Uskup Kupang Ajak Damai Usai Aksi Anarkis!
Kerusuhan yang terjadi di sejumlah kota besar dan menimbulkan korban jiwa serta kerusakan fasilitas publik telah memicu seruan perdamaian dari berbagai pihak. Salah satunya datang dari Uskup Agung Kupang, Nusa Tenggara Timur (NTT), Mgr. Hironimus Pakaenoni. Ia menyerukan ketenangan dan mengajak seluruh masyarakat untuk menahan diri.
Mgr. Hironimus menekankan pentingnya menghindari provokasi dan menjaga persatuan bangsa. Ia mengimbau masyarakat untuk berpikir jernih dan kritis, serta menjaga keharmonisan dengan pemerintah dan aparat keamanan. Pentingnya menjaga persatuan dan kesatuan bangsa menjadi fokus utama dalam seruannya.
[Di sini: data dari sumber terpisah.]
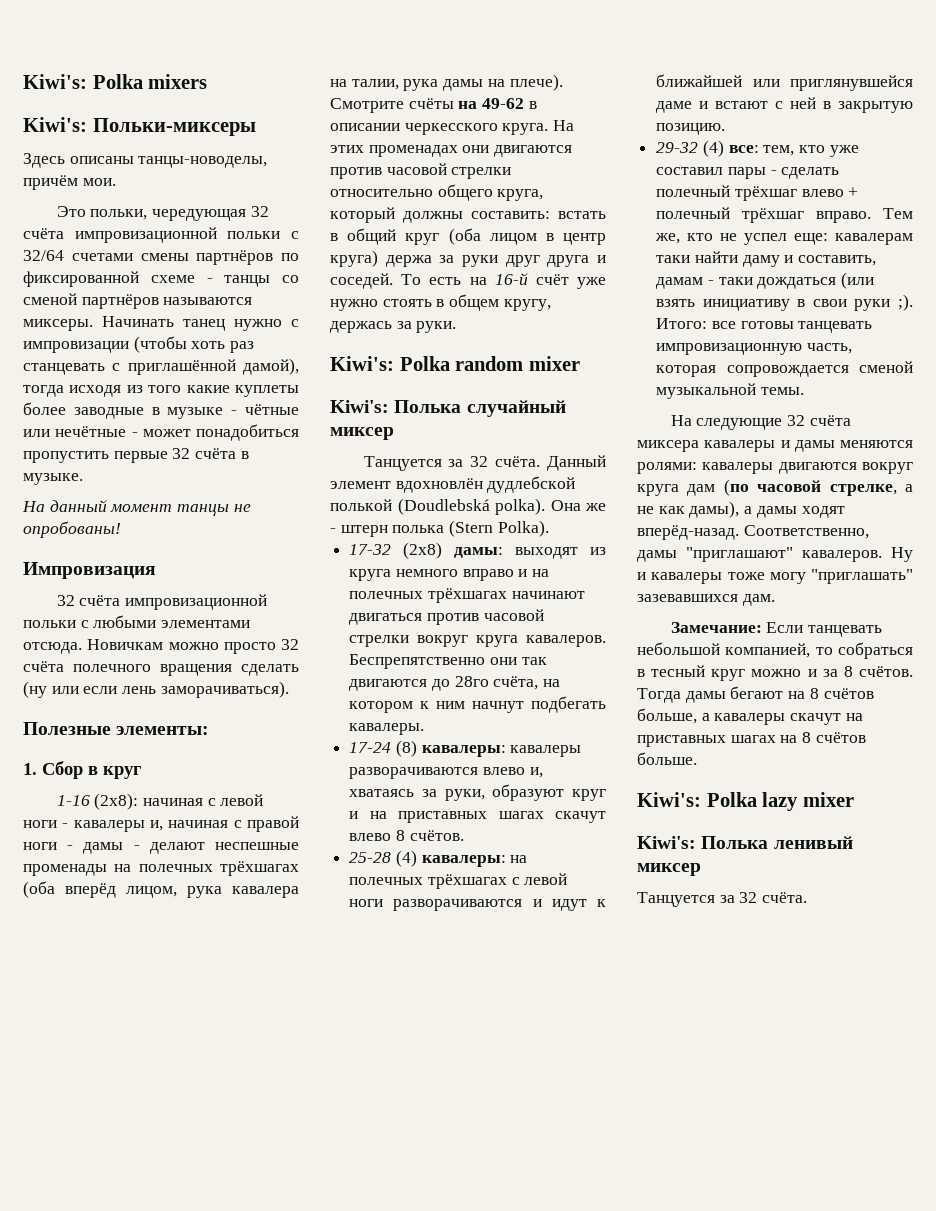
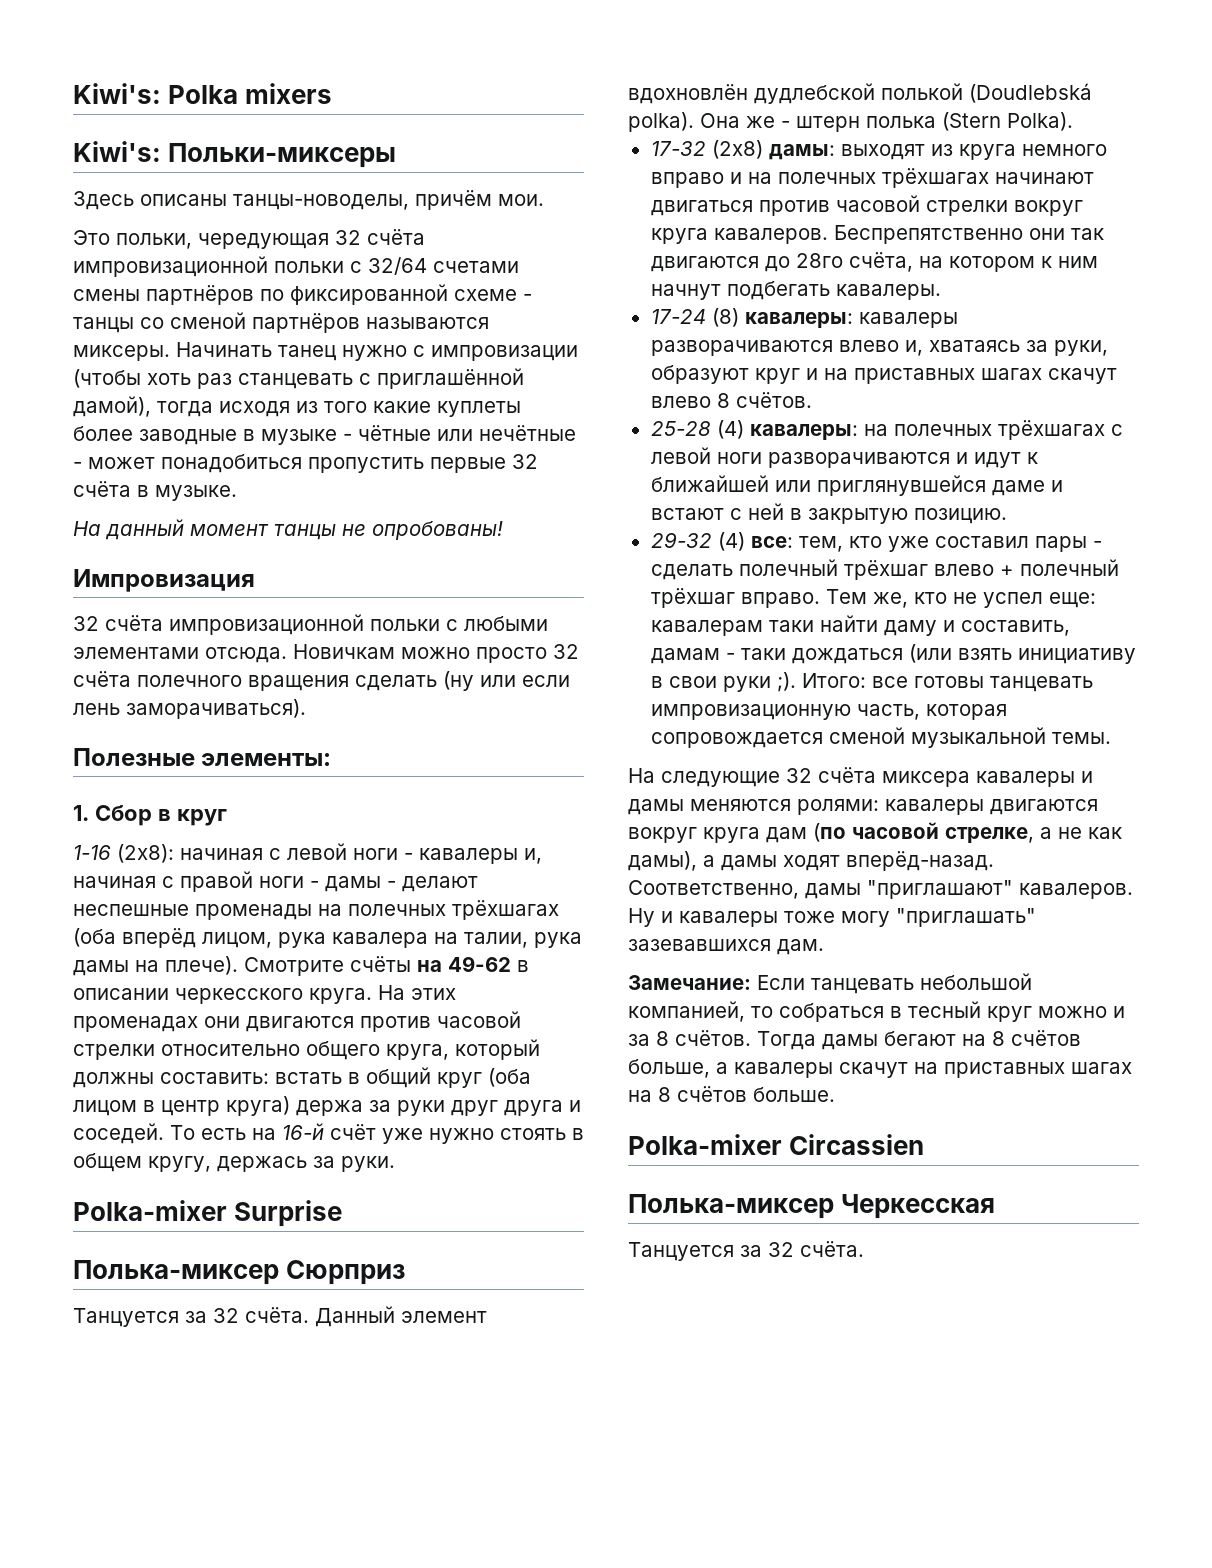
[330,356,580,371] [330,400,566,417] [330,427,394,440] Kiwi's: Polka random mixer // Kiwi's: Полька случайный миксер -> [73,1200,343,1227] [73,1260,407,1285] Polka-mixer Surprise // Полька-миксер Сюрприз
[637,792,854,811] [637,836,853,849] [637,863,701,876] Kiwi's: Polka lazy mixer // Kiwi's: Полька ленивый миксер -> [628,1134,925,1155] [628,1194,996,1219] Polka-mixer Сircassien // Полька-миксер Черкесская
“Marilah kita berpikir arif, jernih, dan kritis, serta menjaga keharmonisan dengan pemerintah dan aparat TNI-Polri,” ujar Mgr. Hironimus dalam keterangannya, Minggu (31/8).
Uskup Agung Kupang juga mengajak semua pihak untuk mengedepankan rasa persaudaraan dan kebersamaan demi terciptanya perdamaian di NTT dan seluruh Indonesia. Ia menekankan pentingnya tindakan nyata untuk mewujudkan perdamaian.
Ajakan tersebut diilhami dari ajaran Yesus Kristus tentang kasih, solidaritas, dan perdamaian. Mgr. Hironimus menghubungkan ajakannya dengan ayat suci Matius 5:9.
“Berbahagialah orang yang membawa damai, karena mereka akan disebut anak-anak Allah,” kutipnya.
Mgr. Hironimus melanjutkan, Yesus Kristus mengajarkan kasih, solidaritas, dan perdamaian, serta mendorong umat untuk menjadi pembawa damai melalui tindakan nyata seperti rekonsiliasi, pengampunan dan tanpa kekerasan. Hal ini menjadi inti pesan perdamaian yang disampaikannya. Ia berharap seruan ini dapat didengar dan dipatuhi oleh semua pihak yang terlibat. Upaya menciptakan kedamaian harus dilakukan bersama-sama.